My heart is heavy. My thirty one year old son is homeless and has been so for several months now.


New Member
My heart is heavy. My thirty one year old son is homeless and has been so for several months now. You see, he is bipolar and unmedicated. He's pretty much off the deep end right now and no one wants to be around him. He has been kicked out of all the stores in our town, the gym and the library. My husband, my son's stepdad, and I had to get restraining orders against him. This almost killed me. I haven't seen my son for 4 months, however, my daughter does once in awhile and she speaks with him. He is blaming all of his faults and troubles on me; anything negative that has happened to him is my fault. He says I'm an awful mother and he hates me and has threatened to kill me. This is a mother's worst nightmare. I don't know how to let go. I am in mourning for my son. This is affecting every aspect of my life. I am at a loss. My doctor says that I'm moderately depressed and wants to know if I want stronger medicine. No, I want my son and I want him fixed. I don't know what to do. I have cared for him for 31 years. How am I supposed to stop now?


Long road but the path ahead holds hope.

Welcome and you are not alone. There are many supports for you. There is a group called NAMI that is a support group for those who have mentally ill persons in their life.

We all struggle with letting go and loving and feel there must be a balance there somewhere. I have yet to find it I am sadly still in a codependent FOG.

This forum has many wise and wonderful people to support you and understand you.

Know you are not alone.


Well-Known Member
I'm so sorry.
Our daughter has this illness as well and there have been many rough years.
Consider weekly counseling if you are not going already. Ask around for someone good. This is a difficult and draining life circumstance and not everyone will totally understand.
Read materials on detachment. Since he is older than 21 it is time to let go, although profoundly difficult. If he was willing to get medical help and/or work with you honestly and appropriately this might be a LITTLE different.
Seeking support from NAMI is an excellent idea.
I also like the group Parents Anonymous. I went to a few mtgs. I would say the most typical "child" of people in my group was ages 20-30, Bipolar and using drugs. Our daughter , thank the one above , wasn't/isn't a drug user, so I didn't stick with that group in my community. Your community group might be slightly different. But I noticed the commraderie was outstanding. One person told me if the group met on Tues and Tues happened to be Christmas, they still met. They met no matter what. He said "these parents are hurting badly." I totally get that.


Well-Known Member
Hopefully he will get into a shelter and take advantage of the mental health resources offered. They can assign a case worker to him who may be able to convince him to take the medications. You could call someone who works at the shelter to see what might happen. Is it the side effects from the medication or does he not realize he has a problem?


Well-Known Member
Shelters dont do mental health. They give a person meals and a bed at night if the person follows their rules, like getting therevon top and not being intoxicated. I volunteered at a shelter. They DID have social workers visit and make job appointments and hand out trainb tickets to the next night's shelter (location rotated each night). Most visitors blew off the jobs) interviews. There were no consistent caseworkers. That requires SSI. Then you can get real services. But not in shelters.

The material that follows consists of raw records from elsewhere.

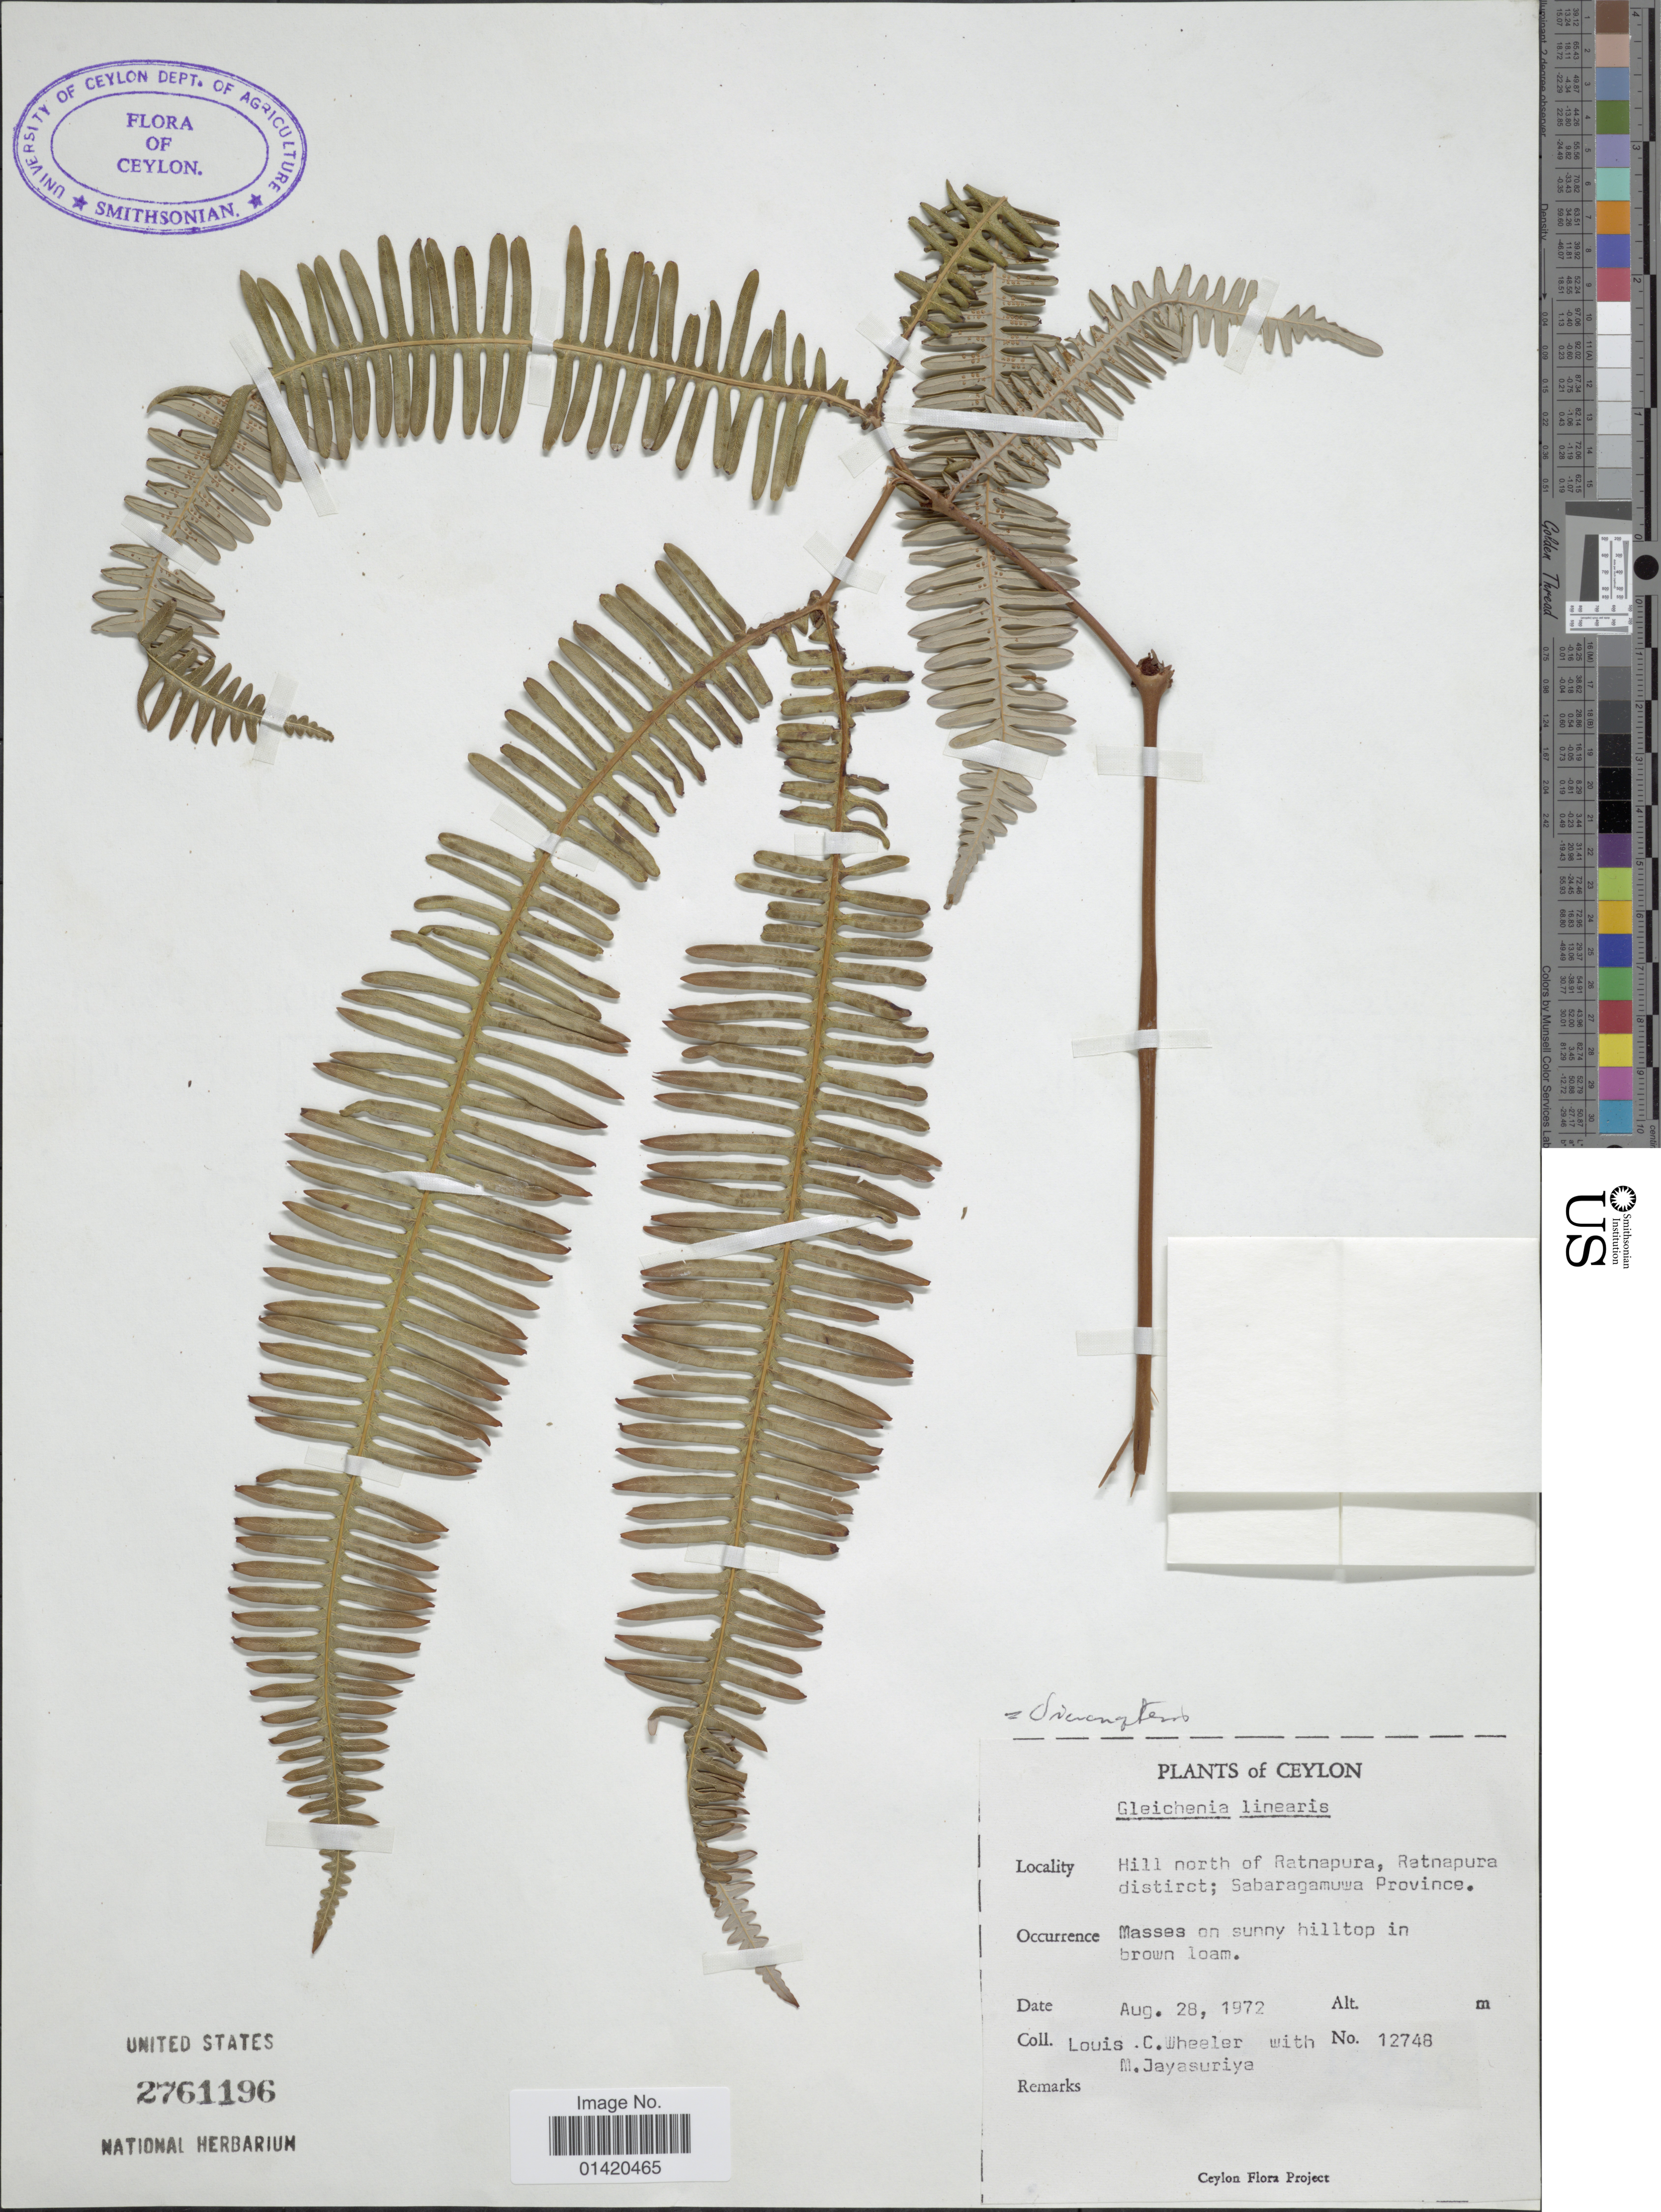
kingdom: Plantae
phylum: Tracheophyta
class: Polypodiopsida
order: Gleicheniales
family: Gleicheniaceae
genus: Dicranopteris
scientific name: Dicranopteris linearis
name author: (Burm. f.) Underw.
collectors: L. C. Wheeler & M. Jayasuriya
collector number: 12748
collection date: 1972-08-28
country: Sri Lanka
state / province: Sabaragamuwa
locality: Ceylon, Hill north of Ratnapura, Ratnapura district; Sabaragamuwa Province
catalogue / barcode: US 2761196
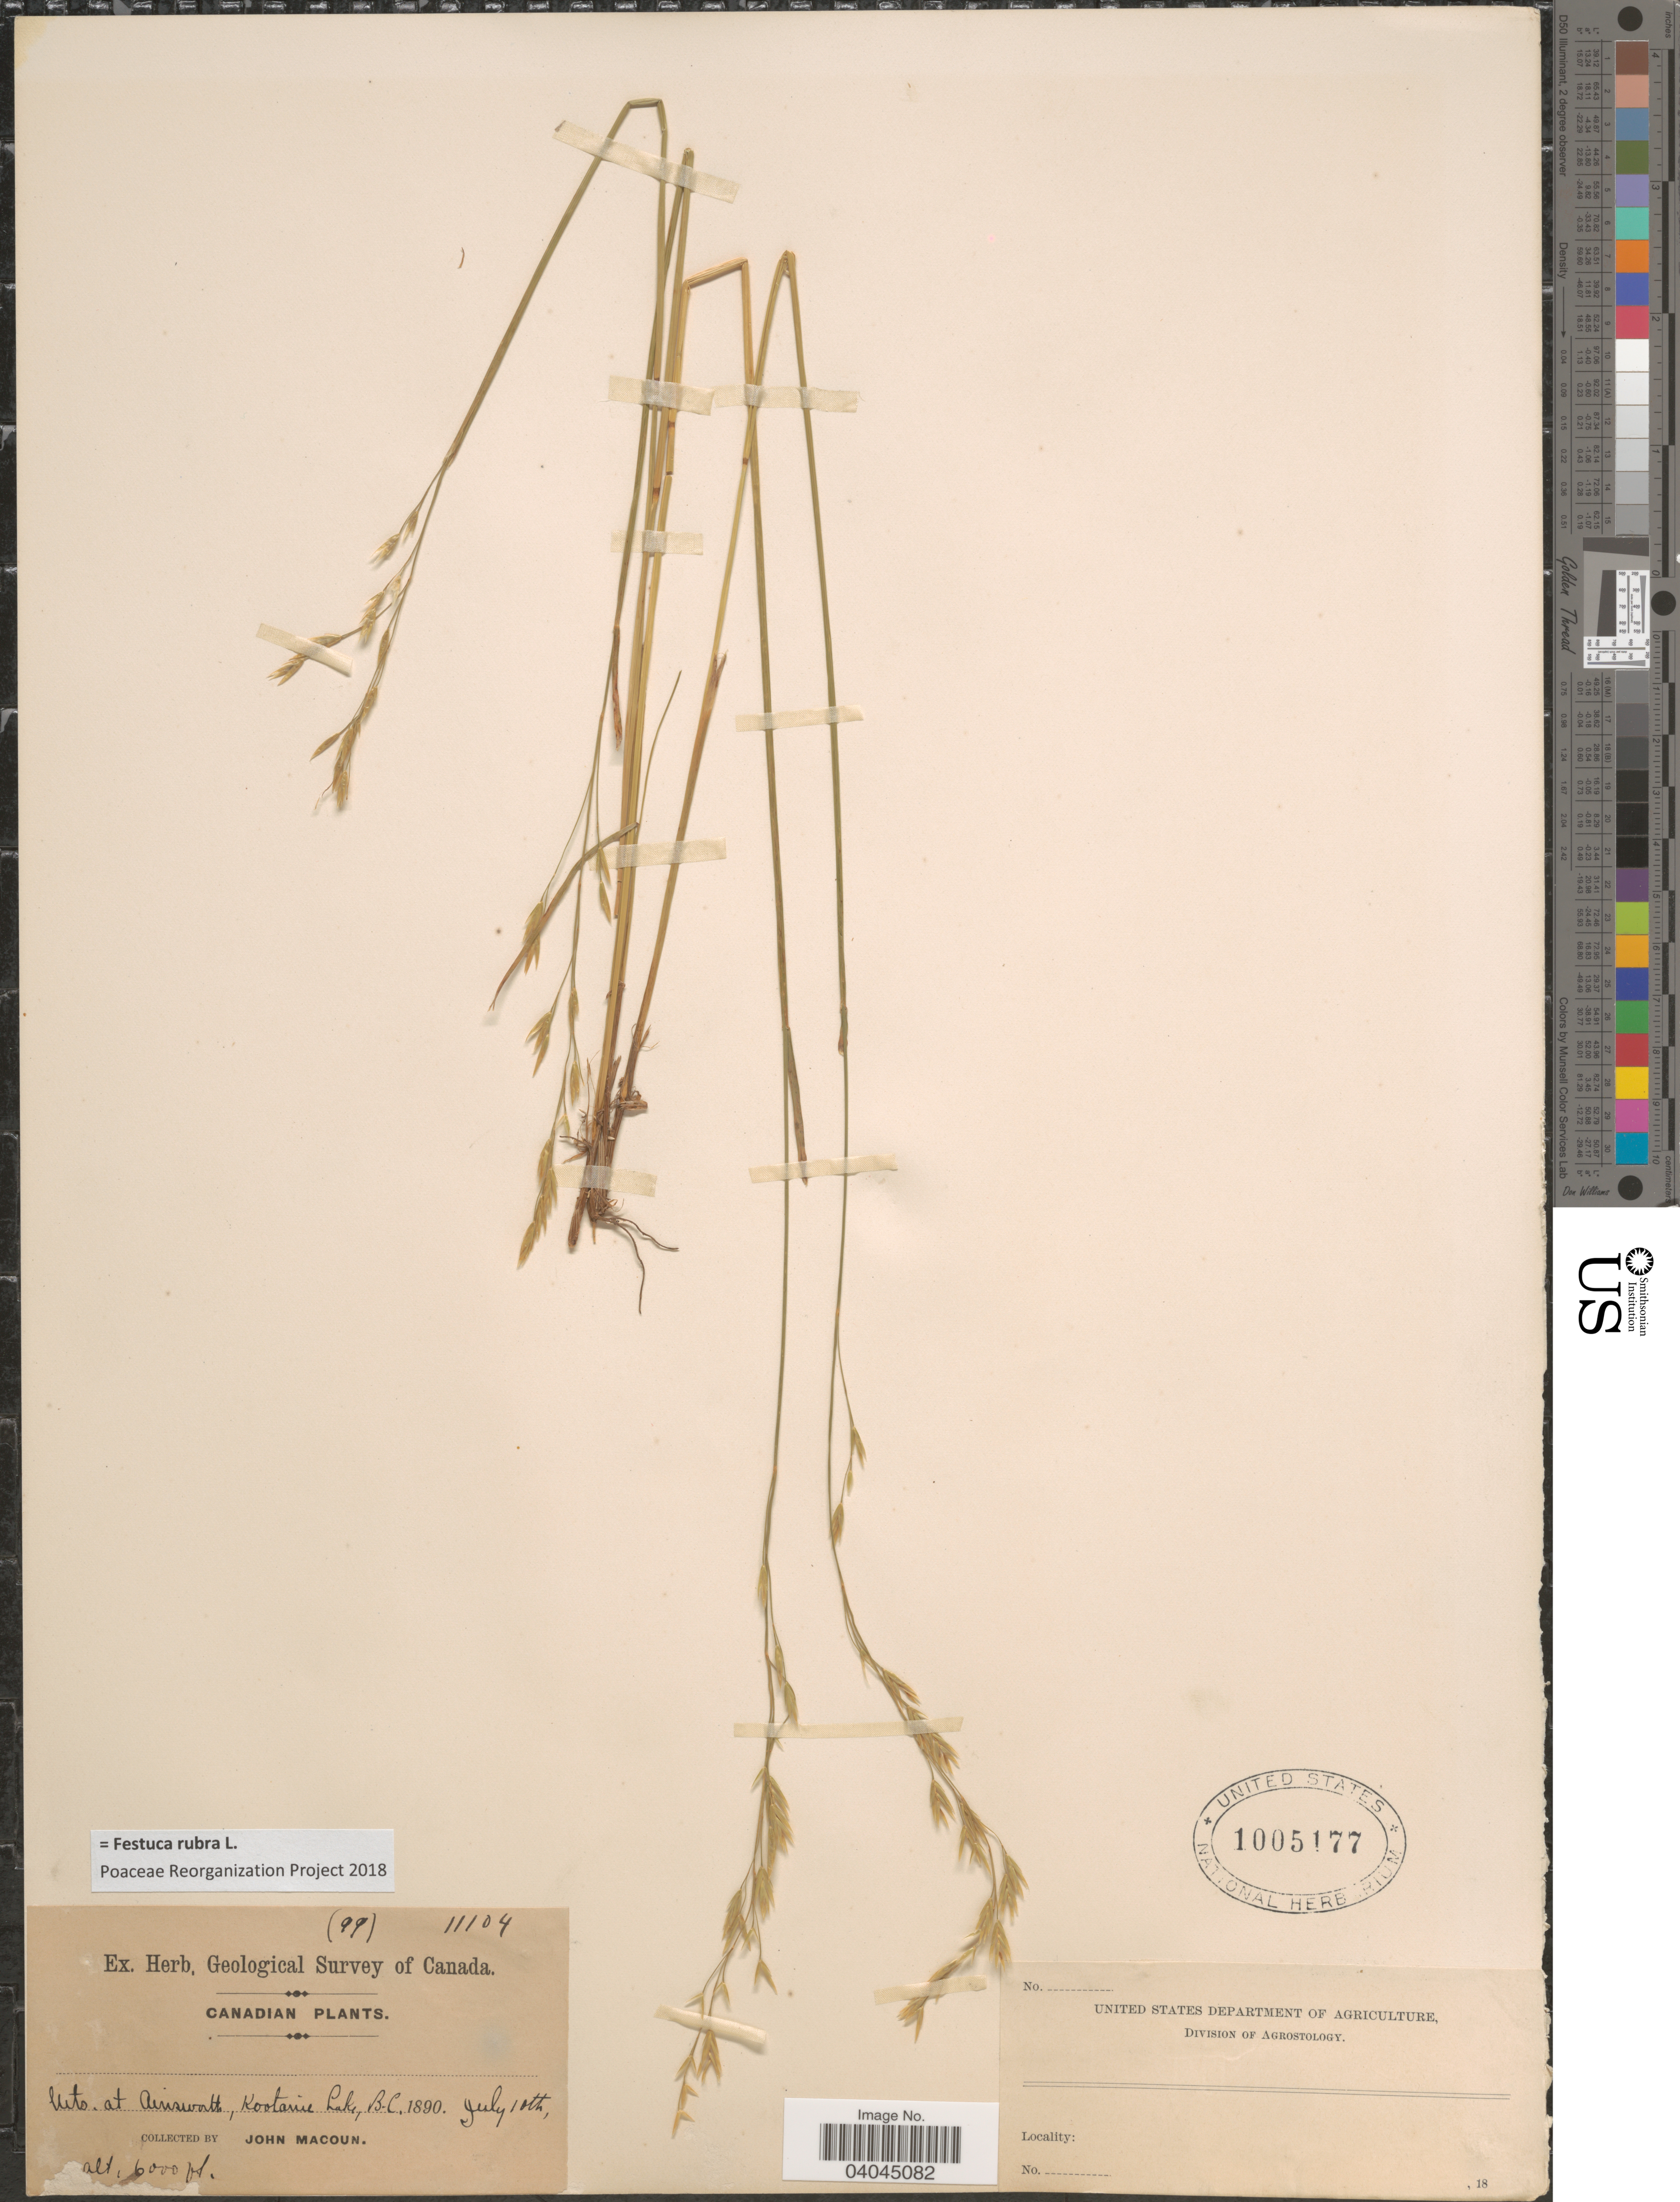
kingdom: Plantae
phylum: Tracheophyta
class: Liliopsida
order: Poales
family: Poaceae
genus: Festuca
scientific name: Festuca rubra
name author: L.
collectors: J. Macoun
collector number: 11104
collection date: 1890-07-10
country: Canada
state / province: British Columbia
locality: Mts. at Ainsworth, Kootanie Lake.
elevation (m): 1829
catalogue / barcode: US 1005177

Our shelters were run by volunteers and most of the people who came were there for the church lady's delicious home cooked meals and the mattresses (we were in a church basement and had no beds.) We did have warm blankets and an ear for those who wanted to talk. There were board games, books, and donated clothes, including coats, boots, gloves, scarves etc. Anyone could take what was there. Sometimes we had new hygiene products donated from locsl stored, like Walmart. They donated A LOT.

At 6am everyone had to leave. Often we packed them peanut butter sandwiches for lunch. That was what we did. Sometimes fights broke out and we had to call the cops, but not often.

Most visitors were drug addicts and shared little about their lives.

To get mental health services you needed to jump through a few hoops. Rehab too. Most did not show any interest. They were not interested in the system.

It is not easy to get help. You usually need to go to a hospital and then get a referral. And of course hospitals only keep you for 72 hours...not long enough.

Sadly, often jail gives the best mental health services to those who dont know the ins and outs of mental health. And who are indigent.That is why 1/3 of our homeless (or is it 2/3rds) are mentally ill.

Our mental health system is shameful. Shame on us!! Our politicians vote themselves raises and our indigent mentally ill walk the streets or go to jsil to get help. Makes me shake my head.